„Wenden wir uns wirklich den Menschen zu?“

In der letzten Fastenpredigt in diesem Jahr sprach im Essener Dom Dr. Stefan Vesper, Generalsekretär des Zentralkomitees der deutschen Katholiken, über die Konstitution "Gaudium et Spes".

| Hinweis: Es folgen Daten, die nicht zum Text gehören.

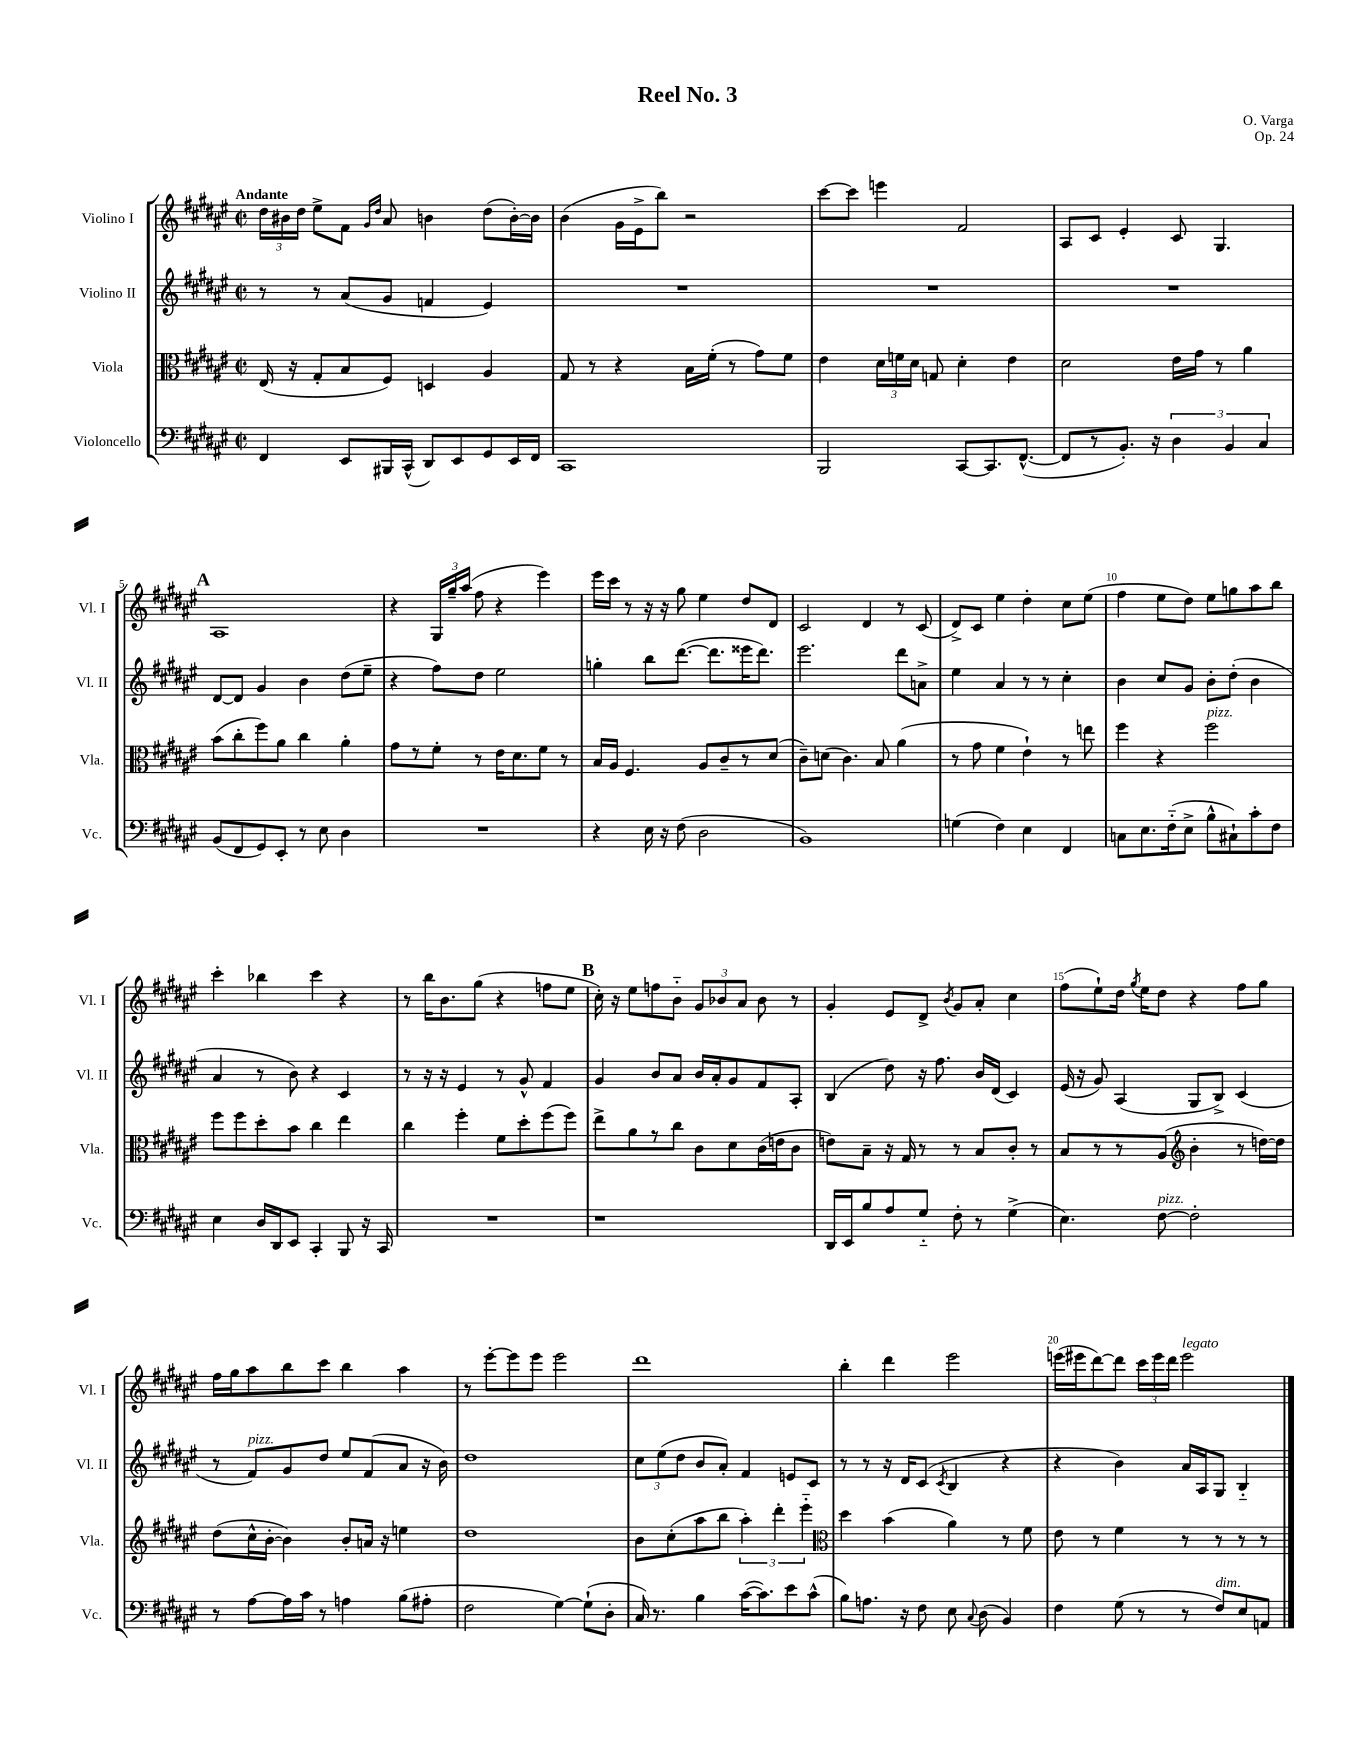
\header { title = "Reel No. 3" composer = "O. Varga" opus = "Op. 24" }
<<
\new StaffGroup <<
\new Staff = "s0" \with { instrumentName = "Violino I" shortInstrumentName = "Vl. I" } {
    \clef treble \key fis \major \defaultTimeSignature \time 2/2 \tempo "Andante"
    \autoBeamOff \tuplet 3/2 { dis''16[ bis'16 dis''16] } eis''8[-> fis'8] \grace { gis'16[ dis''16] } ais'8 b'4 dis''8[( b'16~-.) b'16] |
    b'4( gis'16[ eis'16-> b''8]) r2 |
    cis'''8[~ cis'''8] e'''4 fis'2 |
    ais8[ cis'8] eis'4-. cis'8 gis4. |
    \mark \markup { \bold "A" } ais1 |
    r4 \tuplet 3/2 { gis16[ gis''16-- ais''16]( } fis''8 r4 eis'''4) |
    eis'''16[ cis'''16] r8 r16 r16 gis''8 eis''4 dis''8[ dis'8] |
    cis'2 dis'4 r8 cis'8( |
    dis'8[->) cis'8] eis''4 dis''4-. cis''8[ eis''8]( |
    fis''4 eis''8[ dis''8]) eis''8[ g''8 ais''8 b''8] |
    cis'''4-. bes''4 cis'''4 r4 |
    r8 b''16[ b'8. gis''8]( r4 f''8[ eis''8] |
    \mark \markup { \bold "B" } cis''16-.) r16 eis''8[ f''8 b'8]-_ \tuplet 3/2 { gis'8[ bes'8 ais'8] } bes'8 r8 |
    gis'4-. eis'8[ dis'8]-> \acciaccatura { b'8 } gis'8[ ais'8]-. cis''4 |
    fis''8[( eis''8-!) dis''16] \acciaccatura { gis''8 } eis''16[ dis''8] r4 fis''8[ gis''8] |
    fis''16[ gis''16 ais''8 b''8 cis'''8] b''4 ais''4 |
    r8 eis'''8[~-. eis'''8 eis'''8] eis'''2 |
    dis'''1 |
    b''4-. dis'''4 eis'''2 |
    e'''16[( eis'''16 dis'''8~) dis'''8] \tuplet 3/2 { cis'''16[ eis'''16 dis'''16] } eis'''2^\markup { \italic "legato" } \bar "|." |
}
\new Staff = "s1" \with { instrumentName = "Violino II" shortInstrumentName = "Vl. II" } {
    \clef treble \key fis \major \defaultTimeSignature \time 2/2
    \autoBeamOff r8 r8 ais'8[( gis'8] f'4 eis'4) |
    R1 |
    R1 |
    R1 |
    \mark \markup { \bold "A" } dis'8[~ dis'8] gis'4 b'4 dis''8[( eis''8]-- |
    r4 fis''8[) dis''8] eis''2 |
    g''4-. b''8[ dis'''8.]~( dis'''8.[ eisis'''16 dis'''8.]) |
    eis'''2. dis'''8[ a'8]-> |
    eis''4 ais'4 r8 r8 cis''4-. |
    b'4 cis''8[ gis'8] b'8[-. dis''8]-.( b'4 |
    ais'4 r8 b'8) r4 cis'4 |
    r8 r16 r16 eis'4 r8 gis'8-^ fis'4 |
    \mark \markup { \bold "B" } gis'4 b'8[ ais'8] b'16[ ais'16-. gis'8 fis'8 ais8]-. |
    b4( dis''8) r16 fis''8. b'16[ dis'16]( cis'4) |
    eis'16( r16 gis'8) ais4( gis8[ b8]->) cis'4( |
    r8 fis'8[^\markup { \italic "pizz." }) gis'8 dis''8] eis''8[ fis'8( ais'8] r16 b'16) |
    dis''1 |
    \tuplet 3/2 { cis''8[ eis''8( dis''8] } b'8[ ais'8]-.) fis'4 e'8[ cis'8] |
    r8 r8 r16 dis'16[ cis'8]( \acciaccatura { cis'8 } b4 r4 |
    r4 b'4) ais'16[ ais16 gis8] b4-_ \bar "|." |
}
\new Staff = "s2" \with { instrumentName = "Viola" shortInstrumentName = "Vla." } {
    \clef alto \key fis \major \defaultTimeSignature \time 2/2
    \autoBeamOff eis16( r16 gis8[-. b8 fis8]) d4 ais4 |
    gis8 r8 r4 b16[ fis'16]-.( r8 gis'8[) fis'8] |
    eis'4 \tuplet 3/2 { dis'16[ f'16 dis'16] } g8 dis'4-. eis'4 |
    dis'2 eis'16[ gis'16] r8 ais'4 |
    \mark \markup { \bold "A" } b'8[( cis''8-. fis''8) ais'8] cis''4 ais'4-. |
    gis'8[ r8 fis'8]-. r8 eis'16[ dis'8. fis'8] r8 |
    b16[ ais16] fis4. ais8[ cis'8-- r8 dis'8]( |
    cis'8[--) d'8]( cis'4.) b8 ais'4( |
    r8 gis'8 fis'4 eis'4-!) r8 e''8 |
    fis''4 r4 fis''2^\markup { \italic "pizz." } |
    fis''8[ fis''8 dis''8-. b'8] cis''4 eis''4 |
    cis''4 fis''4-. fis'8[ dis''8-. fis''8( fis''8]) |
    \mark \markup { \bold "B" } eis''8[-> ais'8 r8 cis''8] cis'8[ dis'8 cis'16( e'16 cis'8] |
    e'8[) b8]-- r16 gis16 r8 r8 b8[ cis'8]-. r8 |
    b8[ r8 r8 ais8]( \clef treble b'4-. r8 d''16[~) d''16] |
    dis''8[( cis''16-^ b'16]~-. b'4) b'8[-. a'16] r16 e''4 |
    dis''1 |
    b'8[ cis''8-.( ais''8 b''8] \tuplet 3/2 { ais''4-.) dis'''4-. eis'''4-_ } |
    \clef alto dis''4 b'4( ais'4) r8 fis'8 |
    eis'8 r8 fis'4 r8 r8 r8 r8 \bar "|." |
}
\new Staff = "s3" \with { instrumentName = "Violoncello" shortInstrumentName = "Vc." } {
    \clef bass \key fis \major \defaultTimeSignature \time 2/2
    \autoBeamOff fis,4 eis,8[ bis,,16 cis,16]-^( dis,8[) eis,8 gis,8 eis,16 fis,16] |
    cis,1 |
    b,,2 cis,8[~ cis,8. fis,8.]~-^( |
    fis,8[ r8 b,8.]-.) r16 \tuplet 3/2 { dis4 b,4 cis4 } |
    \mark \markup { \bold "A" } b,8[( fis,8 gis,8) eis,8]-. r8 eis8 dis4 |
    R1 |
    r4 eis16 r16 fis8( dis2 |
    b,1) |
    g4( fis4) eis4 fis,4 |
    c8[ eis8. fis16-_( eis8]-> b8[-^ cis8-!) cis'8-. fis8] |
    eis4 dis16[ dis,16 eis,8] cis,4-. b,,8 r16 cis,16 |
    R1 |
    \mark \markup { \bold "B" } r1 |
    dis,16[ eis,16 b8 ais8 gis8]-_ fis8-. r8 gis4->( |
    eis4.) fis8~^\markup { \italic "pizz." } fis2-. |
    r8 ais8[~ ais16 cis'16] r8 a4 b8[( ais8]-. |
    fis2 gis4~) gis8[-!( dis8]-. |
    cis16) r8. b4 cis'16[~( cis'8.) eis'8 cis'8]-^( |
    b8[) a8.] r16 fis8 eis8 \appoggiatura { cis8 } dis8( b,4) |
    fis4 gis8( r8 r8 fis8[^\markup { \italic "dim." }) eis8 a,8] \bar "|." |
}
>>
>>
\layout { \context { \Score \override BarNumber.break-visibility = ##(#f #t #t) barNumberVisibility = #(every-nth-bar-number-visible 5) } }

ZdK-Generalsekretär Stefan Vesper über die Konstitution „Gaudium et Spes“

„Freude und Hoffnung, Trauer und Angst der Menschen von heute…“ – mit „Gaudium et Spes“ (lateinisch: Freude und Hoffnung), der Konstitution über die katholische Kirche, stand am Freitag der wohl bekannteste Text des II. Vatikanischen Konzils am Ende der Fastenpredigten 2015 im Essener Dom. Das Dokument sei eine „fast radikale Hinwendung zu einer Kirche in der Welt von heute“, beschrieb Referent Dr. Stefan Vesper, Generalsekretär des Zentralkomitees der deutschen Katholiken (ZdK), den Text – hin „zu einer Zeitgenossenschaft, zu einem Entdecken der Zeichen der Zeit.“ Gleichzeitig fragte Vesper selbstkritisch, ob denn die Erkenntnisse der nun bald 50 Jahre alten Pastoralkonstitution in der katholischen Kirche schon tatsächlich angekommen seien. Jährlich träten in Deutschland mehr als 120.000 Menschen aus der katholischen Kirche aus – „erkennen wir dies auch als Zeichen der Zeit, oder machen wir weiter ,business as usual‘“? „Gaudium et Spes“ beschreibe eine radikale Hinwendung der Kirche zu den Menschen – „aber wenden wir uns wirklich so den Menschen zu, dass wir sie nicht verlieren?“

„Magna Charta des Laien-Engagements“

In „Gaudium et Spes“ gehe es „fundamental um die Würde des Menschen“, betonte Vesper. Gleichzeitig sei der Konzilstext eine Art „Magna Charta des Laien-Engagements“ in der katholischen Kirche, so der ZdK-Chef – und schlug auch hier den Bogen in die Gegenwart: „Wie wichtig wäre es doch, dass wir Laien endlich noch viel mehr Einsatz in Kirche und Welt zeigen würden!“ Vesper forderte: „Wir dürfen nicht so bleiben, wie wir sind!“. In diese Forderung schloss Vesper auch die Amtskirche ein: Nicht unbedingt im Bistum Essen, aber an vielen anderen Orten würden Laien „immer noch Bevormundung, fehlende Wertschätzung, eine Behandlung von oben herab, ein entwürdigendes Gönnertum, ein Fürst-Untertanen-Attitüde, ein Bettler-Gönner-Schema oder eine absolutistische Alleinherrschaft“ erfahren. „Wie schön wäre es, wenn die Priester mehr Unterstützung und Feedback bekämen, mehr Lob und Kritik und Widerspruch – und die Laien mehr Licht und geistliche Kraft.“

Brücke zu Papst Franziskus

Schließlich schlug Vesper eine Brücke zu Papst Franziskus: „,Gaudium et Spes‘ könnte von ihm sein“, sagte der ZdK-Chef und ergänzte: „Wer Franziskus verstehen will, muss ,Gaudium et spes‘ lesen – und wer ,Gaudium et spes‘ verwirklichen will, der muss sich von diesem Papst herausfordern lassen, für ihn beten und in seinem Sinne handeln!“ (tr)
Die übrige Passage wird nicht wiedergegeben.